## TEXTE SOURCE
+ + + +

Dès sa naissance, la commission Mitchell convenait mieux à Israël qu'à l'Autorité palestinienne. Israël tenait à ce que la commission soit présidée par un Américain, alors que Yasser Arafat souhaitait la placer sous la gouverne d'un diplomate des Nations Unies. Le Sommet de Charm el-Sheikh, sans surprise puisqu'il devait tout à Bill Clinton, préféra le point de vue israélien. Le président américain détermina aussi de bout en bout la composition de la commission : deux anciens sénateurs américains, George J. Mitchell et Warren B. Rudman, et trois Européens, Javier Solana, en provenance de l'OTAN, l'ancien président turc Suleyman Demirel et le ministre des Affaires étrangères de la Norvège, Thorbjoern Jagland. Rien, dans les décisions arrêtées par la Maison blanche, ne pouvait inquiéter Israël; rien ne pouvait déclencher l'enthousiasme palestinien.

+ + + +

## EXTRAIT DES DONNÉES
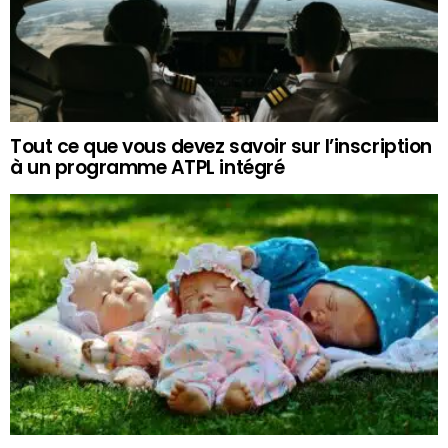
Tout ce que vous devez savoir sur l’inscription
à un programme ATPL intégré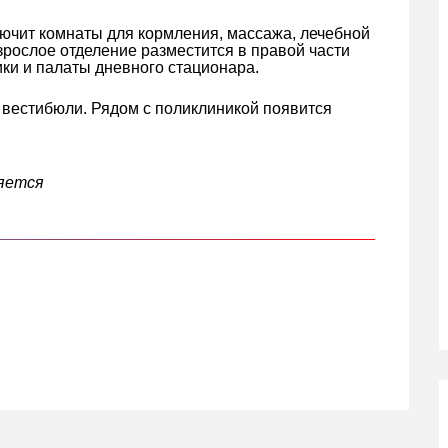
лючит комнаты для кормления, массажа, лечебной
зрослое отделение разместится в правой части
ики и палаты дневного стационара.
 вестибюли. Рядом с поликлиникой появится
няется
кте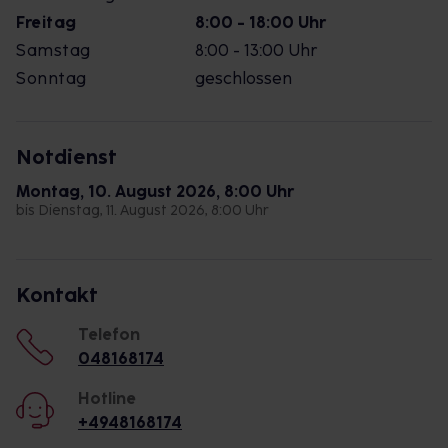
Freitag
8:00 - 18:00 Uhr
Samstag
8:00 - 13:00 Uhr
Sonntag
geschlossen
Notdienst
Montag, 10. August 2026, 8:00 Uhr
bis Dienstag, 11. August 2026, 8:00 Uhr
Kontakt
Telefon
048168174
Hotline
+4948168174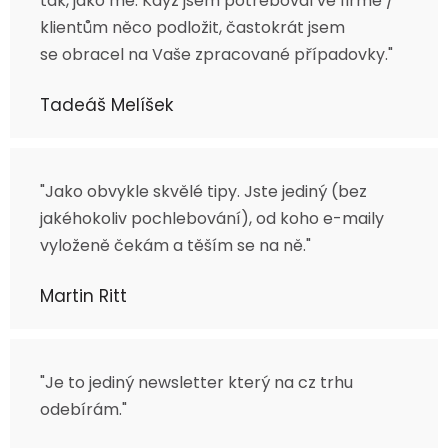
tak, jako mě. Když jsem potřeboval ve firmě /
klientům něco podložit, častokrát jsem
se obracel na Vaše zpracované případovky."
Tadeáš Melíšek
"Jako obvykle skvělé tipy. Jste jediný (bez
jakéhokoliv pochlebování), od koho e-maily
vyloženě čekám a těším se na ně."
Martin Ritt
"Je to jediný newsletter který na cz trhu
odebírám."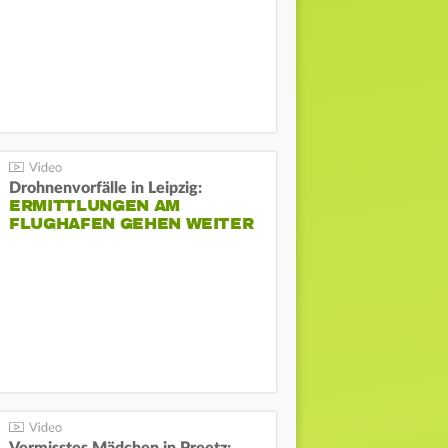
Drohnenvorfälle in Leipzig:
ERMITTLUNGEN AM
FLUGHAFEN GEHEN WEITER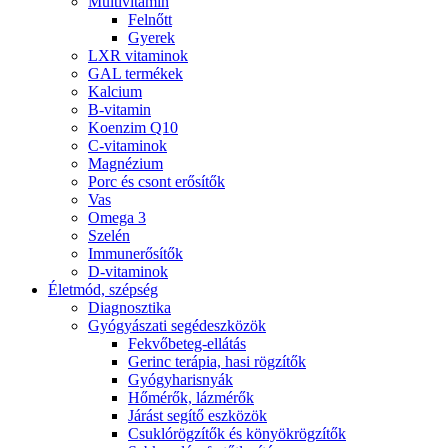
Multivitamin
Felnőtt
Gyerek
LXR vitaminok
GAL termékek
Kalcium
B-vitamin
Koenzim Q10
C-vitaminok
Magnézium
Porc és csont erősítők
Vas
Omega 3
Szelén
Immunerősítők
D-vitaminok
Életmód, szépség
Diagnosztika
Gyógyászati segédeszközök
Fekvőbeteg-ellátás
Gerinc terápia, hasi rögzítők
Gyógyharisnyák
Hőmérők, lázmérők
Járást segítő eszközök
Csuklórögzítők és könyökrögzítők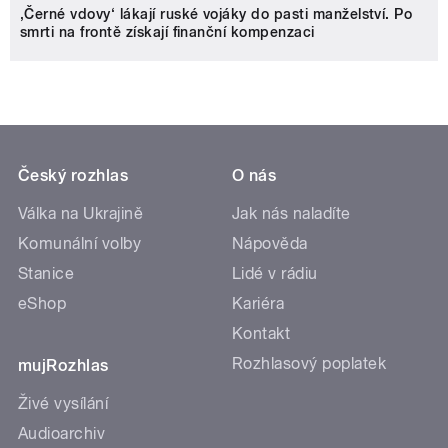
‚Černé vdovy‘ lákají ruské vojáky do pasti manželství. Po
smrti na frontě získají finanční kompenzaci
Český rozhlas
O nás
Válka na Ukrajině
Jak nás naladíte
Komunální volby
Nápověda
Stanice
Lidé v rádiu
eShop
Kariéra
Kontakt
Rozhlasový poplatek
mujRozhlas
Živé vysílání
Audioarchiv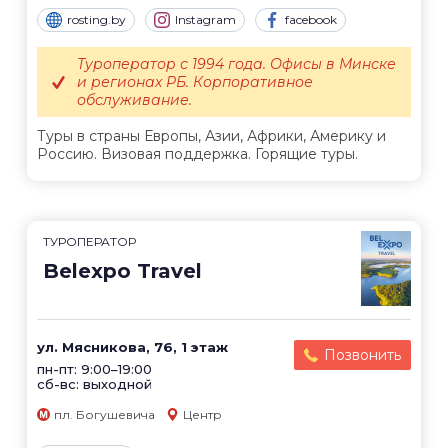
rosting.by
Instagram
facebook
Туроператор с 1994 года. Офисы в Минске
и регионах РБ. Корпоративное
обслуживание.
Туры в страны Европы, Азии, Африки, Америку и
Россию. Визовая поддержка. Горящие туры.
ТУРОПЕРАТОР
Belexpo Travel
ул. Мясникова, 76, 1 этаж
Позвонить
пн-пт: 9:00–19:00
сб-вс: выходной
пл. Богушевича
Центр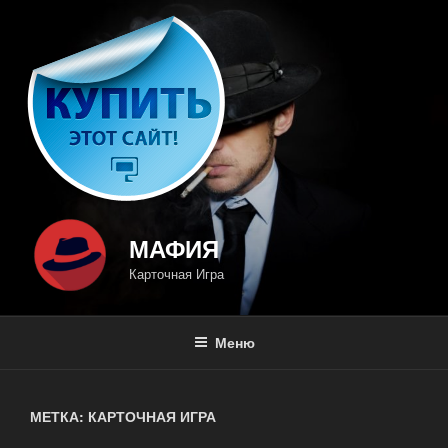
Перейти
к
содержимому
МАФИЯ
Карточная Игра
Меню
МЕТКА: КАРТОЧНАЯ ИГРА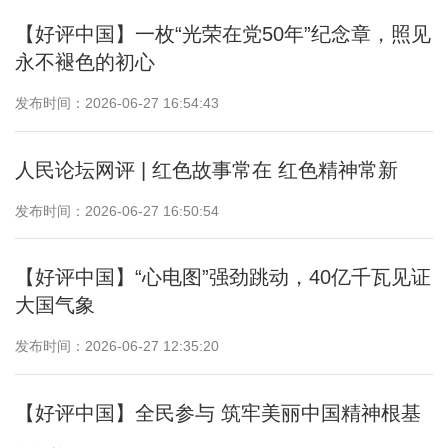
【好评中国】一枚“光荣在党50年”纪念章，照见
永不褪色的初心
发布时间：2026-06-27 16:54:43
人民论坛网评 | 红色故事常在 红色精神常新
发布时间：2026-06-27 16:50:54
【好评中国】“心电图”强劲跳动，40亿千瓦见证
大国气象
发布时间：2026-06-27 12:35:20
【好评中国】全民参与 筑牢美丽中国精神根基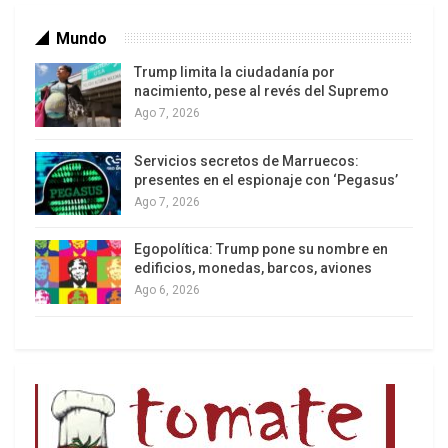
Mundo
Trump limita la ciudadanía por
nacimiento, pese al revés del Supremo
Ago 7, 2026
Servicios secretos de Marruecos:
Los latinos le van dando la espalda a Trump
presentes en el espionaje con ‘Pegasus’
Ago 7, 2026
Egopolítica: Trump pone su nombre en
edificios, monedas, barcos, aviones
Ago 6, 2026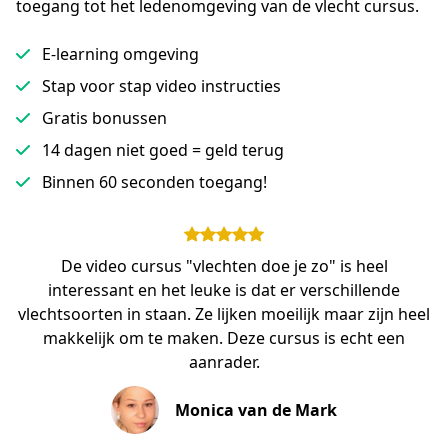
toegang tot het ledenomgeving van de vlecht cursus.
E-learning omgeving
Stap voor stap video instructies
Gratis bonussen
14 dagen niet goed = geld terug
Binnen 60 seconden toegang!
De video cursus "vlechten doe je zo" is heel
interessant en het leuke is dat er verschillende
vlechtsoorten in staan. Ze lijken moeilijk maar zijn heel
makkelijk om te maken. Deze cursus is echt een
aanrader.
Monica van de Mark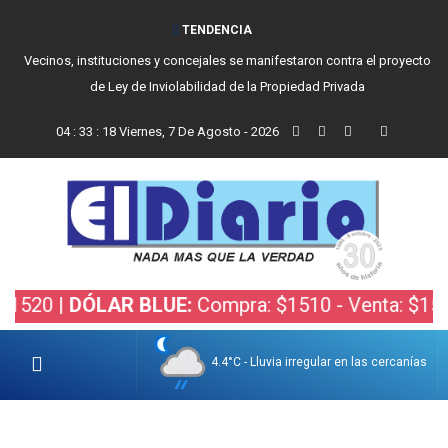
TENDENCIA
Vecinos, instituciones y concejales se manifestaron contra el proyecto
de Ley de Inviolabilidad de la Propiedad Privada
04
:
33
:
19
Viernes, 7 De Agosto - 2026
20 |
DÓLAR BLUE:
Compra: $1510 - Venta: $1530 |
4.4°C - Lluvia irregular en las cercanías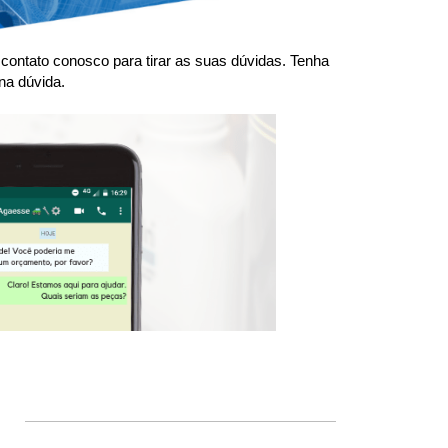
ntato conosco para tirar as suas dúvidas. Tenha 
na dúvida.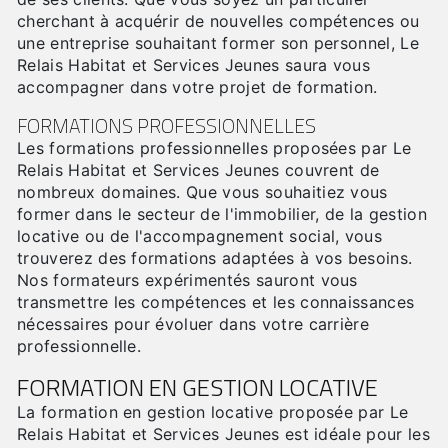
cherchant à acquérir de nouvelles compétences ou
une entreprise souhaitant former son personnel, Le
Relais Habitat et Services Jeunes saura vous
accompagner dans votre projet de formation.
FORMATIONS PROFESSIONNELLES
Les formations professionnelles proposées par Le
Relais Habitat et Services Jeunes couvrent de
nombreux domaines. Que vous souhaitiez vous
former dans le secteur de l'immobilier, de la gestion
locative ou de l'accompagnement social, vous
trouverez des formations adaptées à vos besoins.
Nos formateurs expérimentés sauront vous
transmettre les compétences et les connaissances
nécessaires pour évoluer dans votre carrière
professionnelle.
FORMATION EN GESTION LOCATIVE
La formation en gestion locative proposée par Le
Relais Habitat et Services Jeunes est idéale pour les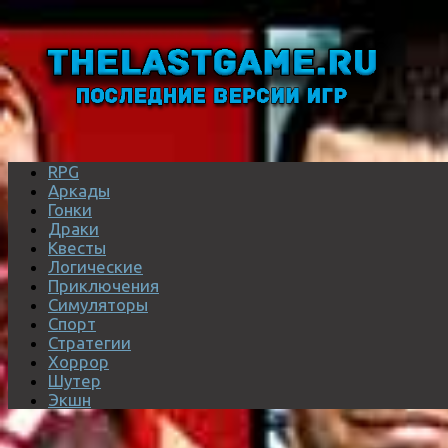
RPG
Аркады
Гонки
Драки
Квесты
Логические
Приключения
Симуляторы
Спорт
Стратегии
Хоррор
Шутер
Экшн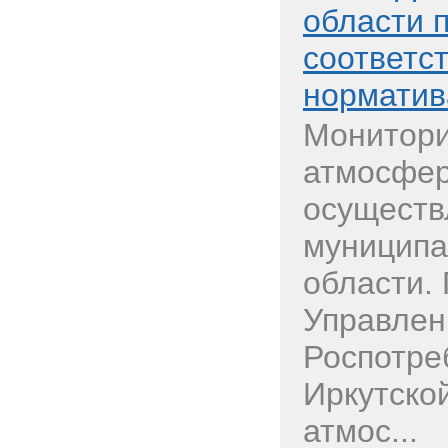
области 
соответс
нормати
Монитори
атмосфер
осуществ
муниципа
области.
Управлен
Роспотре
Иркутско
атмос...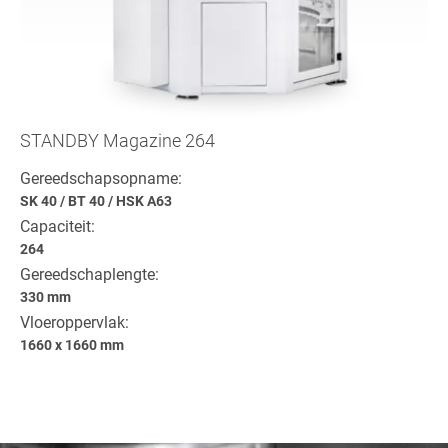
STANDBY Magazine 264
Gereedschapsopname:
SK 40
/
BT 40
/
HSK A63
Capaciteit:
264
Gereedschaplengte:
330 mm
Vloeroppervlak:
1660 x 1660 mm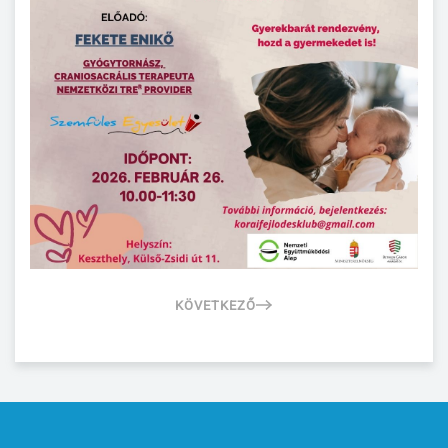
KÖVETKEZŐ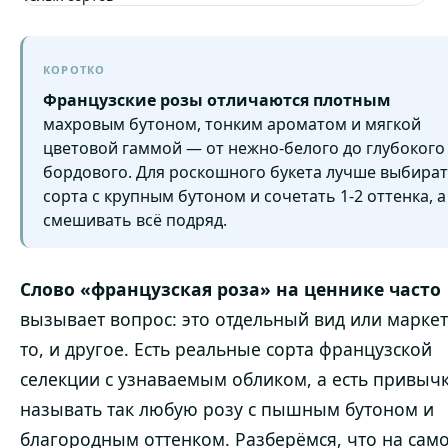
КОРОТКО
Французские розы отличаются плотным
махровым бутоном, тонким ароматом и мягкой
цветовой гаммой — от нежно-белого до глубокого
бордового. Для роскошного букета лучше выбира
сорта с крупным бутоном и сочетать 1-2 оттенка, а
смешивать всё подряд.
Слово «французская роза» на ценнике часто
вызывает вопрос: это отдельный вид или маркет
то, и другое. Есть реальные сорта французской
селекции с узнаваемым обликом, а есть привыч
называть так любую розу с пышным бутоном и
благородным оттенком. Разберёмся, что на сам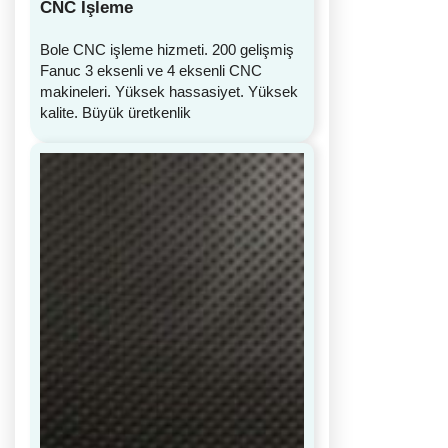
CNC İşleme
Bole CNC işleme hizmeti. 200 gelişmiş
Fanuc 3 eksenli ve 4 eksenli CNC
makineleri. Yüksek hassasiyet. Yüksek
kalite. Büyük üretkenlik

+ + + +

## CONSIGNES DE TRAVAIL
1. Réécrivez l'extrait sur la commission Mitchell depuis « Dès sa naissance, la » jusqu'à « déclencher l'enthousiasme palestinien. » inclus, en remplaçant « Maison blanche » par « présidence américaine ».
2. Rédigez la suite de l'extrait sur la commission Mitchell, à partir de sa dernière phrase.
Les items constituent un matériau indépendant de l'extrait sur la commission Mitchell.

## CORRIGÉ DE L'EXERCICE
1.
Dès sa naissance, la commission Mitchell convenait mieux à Israël qu'à l'Autorité palestinienne. Israël tenait à ce que la commission soit présidée par un Américain, alors que Yasser Arafat souhaitait la placer sous la gouverne d'un diplomate des Nations Unies. Le Sommet de Charm el-Sheikh, sans surprise puisqu'il devait tout à Bill Clinton, préféra le point de vue israélien. Le président américain détermina aussi de bout en bout la composition de la commission : deux anciens sénateurs américains, George J. Mitchell et Warren B. Rudman, et trois Européens, Javier Solana, en provenance de l'OTAN, l'ancien président turc Suleyman Demirel et le ministre des Affaires étrangères de la Norvège, Thorbjoern Jagland. Rien, dans les décisions arrêtées par la présidence américaine, ne pouvait inquiéter Israël; rien ne pouvait déclencher l'enthousiasme palestinien.

2.
Le rapport préliminaire de la commission est maintenant connu. L'emprise américaine sur le document est si totale que ce sont des diplomates américains qui en ont remis des copies aux représentants d'Israël et de l'Autorité palestinienne. Quand les parties auront réagi, la commission intégrera à sa réflexion les deux séries de commentaires et remettra son rapport final au président américain. Étrange parcours que celui d'une commission créée par le très interventionniste Bill Clinton et qui remet ses conclusions à un président américain qui ne voue pas une estime particulière à la diplomatie directe (à moins, bien sûr, qu'il s'agisse de libre-échange ).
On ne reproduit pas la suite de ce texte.